Debt Reduction
Most people have carried a credit card balance at some point in their lives and know the financial hole that high interest rates create. Carrying credit balances across a number of cards with varying interest rates only makes the impact more significant. As a result, you could be throwing away hundreds or thousands of dollars a year in interest payments.
Credit card companies typically charge an 18% interest rate on credit card balances, but their introductory interest rates (teaser rates that may last up to a year) are often as low as 6%.
Suppose you have $3,000 balance and an 18% interest rate. If you pay $200 per month, you will pay $270 more in a year than you would if the interest rate were 6%.
You can use this Debt Consolidation Calculator to calculate how much money you can save by consolidating your credit card debt and how much faster you can pay off your balance.
The Best Reason to Consolidate Your Credit Card Debt
Lowering interest costs is a great reason to consolidate your credit card debt, but it isn’t even the best reason. At lower interest rates, your debt grows more slowly while you pay it off, so you end up paying it off much faster. The sooner you pay off the debt, the sooner you can begin a savings program where you pay yourself–as much as possible–first.
Carrying a balance at a high interest rate can make saving or investing money senseless. Why?
If you have a $3,000 credit card balance at 18% interest, and $10,000 invested in a mutual fund that has an average 10% return, your debt will soon outgrow your assets.
How do you turn this situation around and increase your net worth?
- Consolidate your credit card balance on a card that has a 6% interest rate instead of 18%.

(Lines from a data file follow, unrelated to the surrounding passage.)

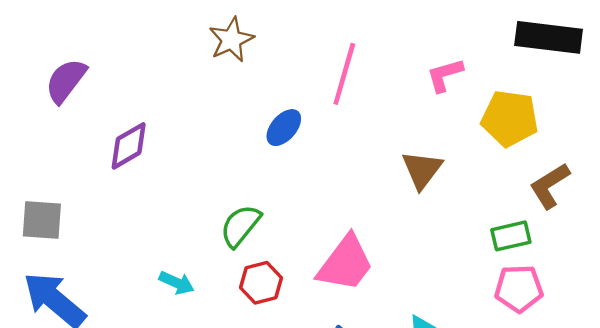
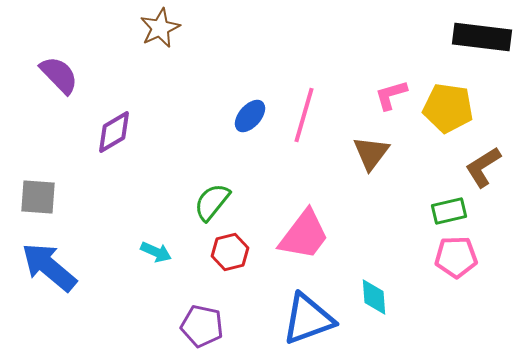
brown star: (231, 40) -> (160, 28), moved
pink line: (344, 74) -> (304, 115), moved
pink L-shape: (445, 75) -> (391, 95), moved
purple semicircle: (66, 81) -> (59, 75), turned 99

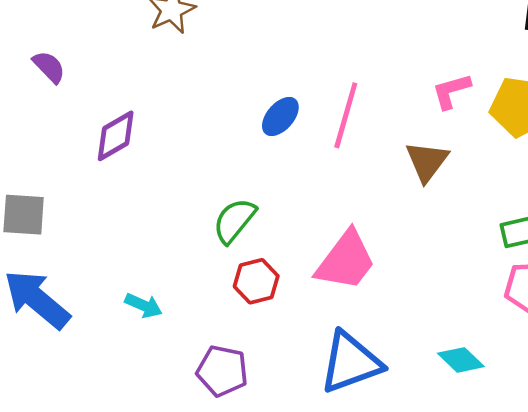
purple semicircle: (59, 75) -> (49, 67), size x0.7
cyan arrow: (156, 252) -> (144, 305), moved
cyan diamond: (374, 297) -> (461, 360), moved, turned -42

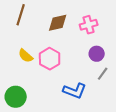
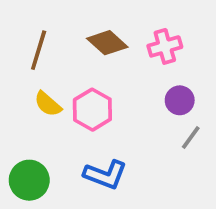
brown line: (21, 15) -> (39, 50), moved
brown diamond: (58, 23) -> (107, 43), turned 55
blue L-shape: (75, 91) -> (105, 175), moved

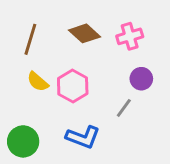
gray line: (191, 137) -> (124, 108), moved

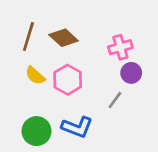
brown diamond: (84, 33) -> (64, 38), moved
pink cross: (130, 36) -> (120, 47), moved
green circle: (23, 141) -> (37, 131), moved

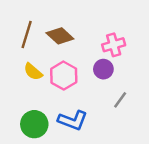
purple circle: (131, 73) -> (103, 69), moved
gray line: (115, 100) -> (120, 100), moved

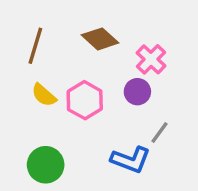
brown diamond: (60, 36) -> (100, 39), moved
pink cross: (114, 45) -> (151, 59), turned -30
blue L-shape: (73, 120) -> (131, 160), moved

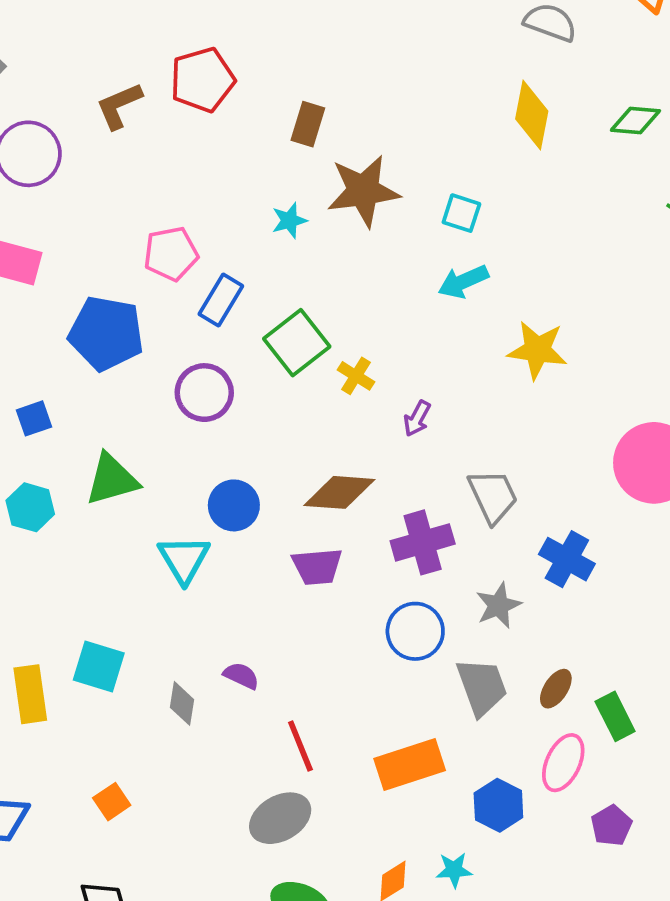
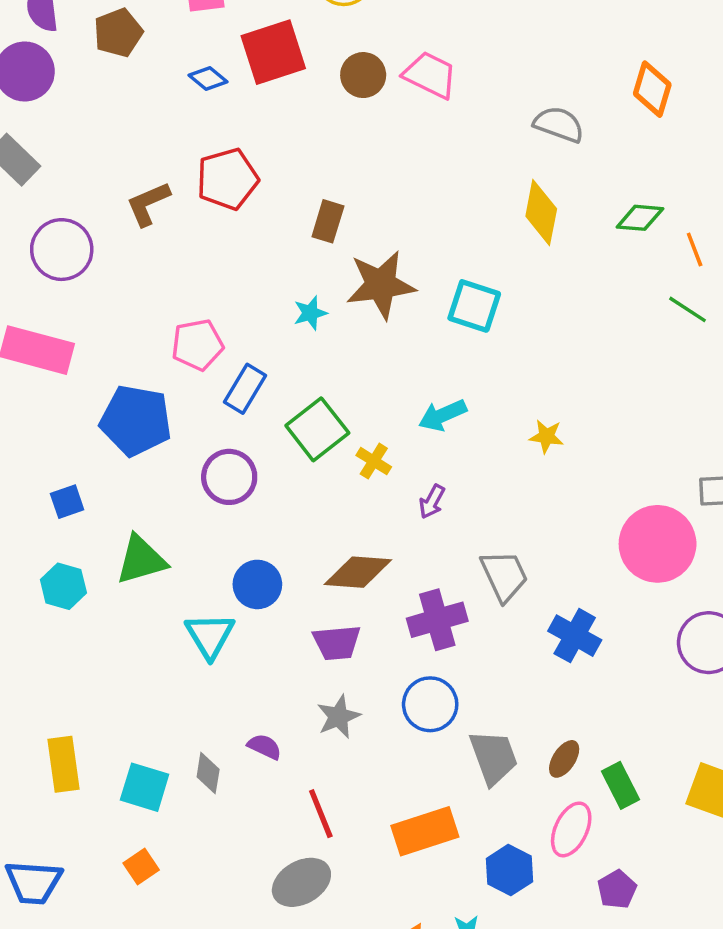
cyan square: (461, 213) -> (474, 306), size x1.4
cyan arrow: (463, 282) -> (442, 415), moved
yellow star: (537, 350) -> (546, 436), size x0.6
gray star: (498, 605) -> (338, 717), moved
cyan square: (99, 666) -> (145, 787), moved

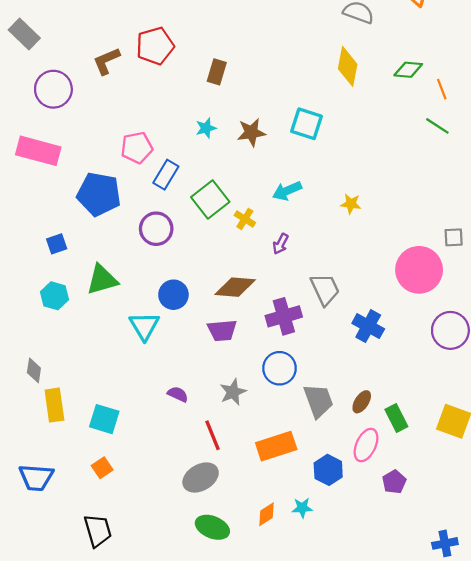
brown star: (381, 285) -> (251, 132), moved, size x0.7
gray star: (338, 717) -> (233, 392), moved
gray diamond: (208, 773) -> (34, 370), moved

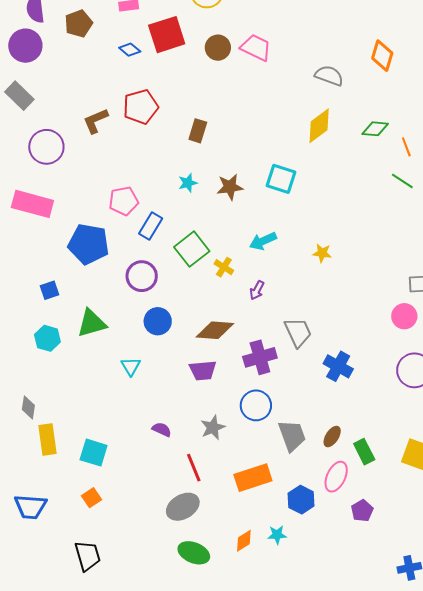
yellow diamond: (348, 66) -> (319, 126), turned 42
pink circle: (419, 270) -> (404, 316), moved, size x0.6
blue circle: (173, 295) -> (158, 321), moved
cyan triangle: (144, 326) -> (131, 366), size x0.7

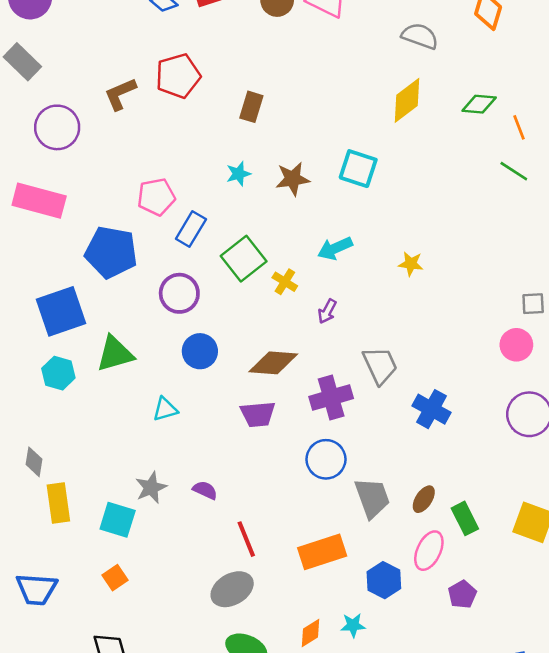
blue square: (49, 290) -> (61, 311), size x2.0
cyan triangle: (131, 366) -> (165, 409), turned 45
gray star: (213, 427) -> (151, 488), moved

- Use the savings from your interest payments and pay off your credit card balance more quickly.
In effect, you are making your liabilities smaller, laying the groundwork for creating positive net worth, and paying yourself what you deserve. You can experiment with MsMoney.com’s Net Worth Tool to see the impact of eliminating your credit card balance.
Shopping for a New Credit Card
The Internet makes it easy to find credit cards with low interest rates. If you’re looking for a great credit card rate, try CreditCards.com, and start saving money today.
If you don’t want to transfer your balance or simply want to stay with your current credit card, you can try to negotiate lower interest rates. Call your credit card company to let them know that you’re thinking of moving to a competitor for lower interest rates. To keep your business, they may lower your rate.